At the same epoqua at which the vessels Sutil and Mericana were employed in examining, in the greatest detail, the shore between the parallels of 45° and 51°, the Count de Revillagigedó destined another expedition for higher latitudes, The mouth of the river of Martin de Aquilar had been unsuccessfully sought for in the vicinity of Cape Orford and Cape Gregory. Alexander Malaspina, in place of the famous channel de Maldonado, had only formed openings without any outlet. Galiano and Valdes had ascertained that the Strait of Fuca was merely an arm of the sea, which separates an island of more than 1700 square leagues*, that of Quadra and Vancouver from the mountainous coast of New Georgia.

*The extent of the island of Quadra and Vancouver, calculated according to the maps of Vancouver, is 1730 square leagues of 25 to the sexagesimal degree. It is the largest island to be found on this west coast of America.

● **Exercise instructions**
1/ Output the passage about the northwest coast word for word, starting with "At the same" and going on through "of New Georgia.".
2/ List every number written in digits in the passage about the northwest coast.

● **Supplied entries**

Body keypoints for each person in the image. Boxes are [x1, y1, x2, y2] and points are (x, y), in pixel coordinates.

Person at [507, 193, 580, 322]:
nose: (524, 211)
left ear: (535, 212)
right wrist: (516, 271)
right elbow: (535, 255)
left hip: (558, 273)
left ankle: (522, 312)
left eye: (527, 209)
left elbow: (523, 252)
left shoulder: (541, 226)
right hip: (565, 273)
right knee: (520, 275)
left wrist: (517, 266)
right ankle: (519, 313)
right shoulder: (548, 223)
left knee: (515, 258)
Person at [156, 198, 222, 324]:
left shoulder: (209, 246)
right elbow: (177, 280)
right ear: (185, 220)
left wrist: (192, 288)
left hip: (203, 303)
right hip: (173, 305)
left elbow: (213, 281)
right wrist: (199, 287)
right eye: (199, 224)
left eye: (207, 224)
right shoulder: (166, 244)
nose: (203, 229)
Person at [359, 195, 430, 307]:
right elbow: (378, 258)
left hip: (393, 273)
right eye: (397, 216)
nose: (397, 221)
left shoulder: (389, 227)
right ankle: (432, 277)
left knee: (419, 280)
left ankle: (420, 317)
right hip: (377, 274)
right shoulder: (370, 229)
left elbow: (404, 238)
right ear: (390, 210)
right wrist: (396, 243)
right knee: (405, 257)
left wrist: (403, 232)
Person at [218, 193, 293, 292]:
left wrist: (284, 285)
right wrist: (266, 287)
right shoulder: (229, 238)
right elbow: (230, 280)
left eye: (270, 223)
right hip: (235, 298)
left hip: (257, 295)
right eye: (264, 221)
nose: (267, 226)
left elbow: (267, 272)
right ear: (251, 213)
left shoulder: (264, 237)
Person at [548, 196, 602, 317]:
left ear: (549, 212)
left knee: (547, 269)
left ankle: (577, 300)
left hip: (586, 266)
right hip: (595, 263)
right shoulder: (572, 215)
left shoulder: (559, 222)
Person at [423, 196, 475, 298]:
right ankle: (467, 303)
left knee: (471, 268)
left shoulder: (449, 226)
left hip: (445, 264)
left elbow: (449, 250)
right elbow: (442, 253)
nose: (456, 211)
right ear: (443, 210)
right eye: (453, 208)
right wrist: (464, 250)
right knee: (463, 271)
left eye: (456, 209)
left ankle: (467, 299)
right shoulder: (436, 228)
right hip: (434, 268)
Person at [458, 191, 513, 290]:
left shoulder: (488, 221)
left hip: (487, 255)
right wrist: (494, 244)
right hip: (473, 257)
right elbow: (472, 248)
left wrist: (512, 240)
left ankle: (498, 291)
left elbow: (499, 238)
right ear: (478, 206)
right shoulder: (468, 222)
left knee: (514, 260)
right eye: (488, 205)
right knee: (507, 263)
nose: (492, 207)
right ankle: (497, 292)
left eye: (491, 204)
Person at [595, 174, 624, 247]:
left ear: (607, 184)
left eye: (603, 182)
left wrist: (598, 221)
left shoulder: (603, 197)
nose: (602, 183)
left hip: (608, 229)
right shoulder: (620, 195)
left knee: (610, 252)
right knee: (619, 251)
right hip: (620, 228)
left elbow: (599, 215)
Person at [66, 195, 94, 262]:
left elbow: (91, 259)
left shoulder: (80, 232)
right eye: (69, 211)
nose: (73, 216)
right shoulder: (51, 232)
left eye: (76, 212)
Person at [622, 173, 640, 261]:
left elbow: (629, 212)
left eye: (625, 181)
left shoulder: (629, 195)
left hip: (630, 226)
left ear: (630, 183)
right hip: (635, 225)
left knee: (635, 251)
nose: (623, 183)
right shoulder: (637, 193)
...
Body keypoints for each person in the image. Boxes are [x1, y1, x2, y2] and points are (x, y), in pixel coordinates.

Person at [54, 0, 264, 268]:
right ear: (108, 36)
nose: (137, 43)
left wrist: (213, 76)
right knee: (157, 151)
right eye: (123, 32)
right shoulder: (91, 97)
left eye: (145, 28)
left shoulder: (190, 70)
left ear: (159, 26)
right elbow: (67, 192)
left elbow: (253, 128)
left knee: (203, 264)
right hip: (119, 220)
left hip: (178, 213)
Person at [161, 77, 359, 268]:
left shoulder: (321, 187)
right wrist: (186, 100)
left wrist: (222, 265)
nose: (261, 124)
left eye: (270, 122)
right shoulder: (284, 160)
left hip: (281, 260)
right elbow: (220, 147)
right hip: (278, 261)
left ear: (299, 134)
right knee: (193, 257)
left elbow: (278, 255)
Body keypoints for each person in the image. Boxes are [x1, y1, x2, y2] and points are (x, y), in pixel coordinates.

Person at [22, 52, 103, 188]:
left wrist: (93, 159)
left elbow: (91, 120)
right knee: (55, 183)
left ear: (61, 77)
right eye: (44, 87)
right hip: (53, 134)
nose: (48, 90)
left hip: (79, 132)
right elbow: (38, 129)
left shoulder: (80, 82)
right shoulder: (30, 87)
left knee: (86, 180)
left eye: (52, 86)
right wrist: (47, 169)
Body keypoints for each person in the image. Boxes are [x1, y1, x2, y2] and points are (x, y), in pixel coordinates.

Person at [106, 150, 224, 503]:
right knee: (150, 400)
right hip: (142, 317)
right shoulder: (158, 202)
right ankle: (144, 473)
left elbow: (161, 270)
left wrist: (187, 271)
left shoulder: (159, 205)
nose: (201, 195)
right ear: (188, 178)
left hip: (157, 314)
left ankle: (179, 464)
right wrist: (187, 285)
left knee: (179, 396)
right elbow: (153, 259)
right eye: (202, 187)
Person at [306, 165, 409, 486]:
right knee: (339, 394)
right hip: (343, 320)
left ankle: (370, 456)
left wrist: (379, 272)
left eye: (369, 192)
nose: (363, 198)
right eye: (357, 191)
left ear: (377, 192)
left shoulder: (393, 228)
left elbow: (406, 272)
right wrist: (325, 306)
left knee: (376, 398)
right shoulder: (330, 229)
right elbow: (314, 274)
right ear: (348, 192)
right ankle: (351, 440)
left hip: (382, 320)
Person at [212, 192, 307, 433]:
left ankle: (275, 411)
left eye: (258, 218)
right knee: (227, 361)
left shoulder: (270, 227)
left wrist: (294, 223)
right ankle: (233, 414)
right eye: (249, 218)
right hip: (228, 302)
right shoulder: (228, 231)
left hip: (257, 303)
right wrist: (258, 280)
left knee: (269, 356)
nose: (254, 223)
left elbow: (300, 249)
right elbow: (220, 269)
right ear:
--
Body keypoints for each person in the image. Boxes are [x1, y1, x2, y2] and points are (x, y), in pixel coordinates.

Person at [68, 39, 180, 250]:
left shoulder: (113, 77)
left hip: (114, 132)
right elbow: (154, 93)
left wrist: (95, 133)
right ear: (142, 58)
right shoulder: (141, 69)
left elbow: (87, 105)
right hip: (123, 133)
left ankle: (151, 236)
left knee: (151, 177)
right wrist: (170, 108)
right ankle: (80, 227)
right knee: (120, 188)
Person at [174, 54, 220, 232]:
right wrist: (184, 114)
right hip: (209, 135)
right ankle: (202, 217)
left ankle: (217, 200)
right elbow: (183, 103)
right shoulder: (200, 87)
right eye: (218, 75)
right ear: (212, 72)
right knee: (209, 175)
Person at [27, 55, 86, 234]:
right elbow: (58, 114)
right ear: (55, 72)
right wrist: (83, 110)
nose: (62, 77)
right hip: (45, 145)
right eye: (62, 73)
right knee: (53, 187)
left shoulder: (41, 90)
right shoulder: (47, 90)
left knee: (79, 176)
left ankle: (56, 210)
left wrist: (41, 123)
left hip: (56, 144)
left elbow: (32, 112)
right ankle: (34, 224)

● **Solutions per task**
1/
At the same epoqua at which the vessels Sutil and Mericana were employed in examining, in the greatest detail, the shore between the parallels of 45° and 51°, the Count de Revillagigedó destined another expedition for higher latitudes, The mouth of the river of Martin de Aquilar had been unsuccessfully sought for in the vicinity of Cape Orford and Cape Gregory. Alexander Malaspina, in place of the famous channel de Maldonado, had only formed openings without any outlet. Galiano and Valdes had ascertained that the Strait of Fuca was merely an arm of the sea, which separates an island of more than 1700 square leagues*, that of Quadra and Vancouver from the mountainous coast of New Georgia.

2/
45°
51°
1700
1730
25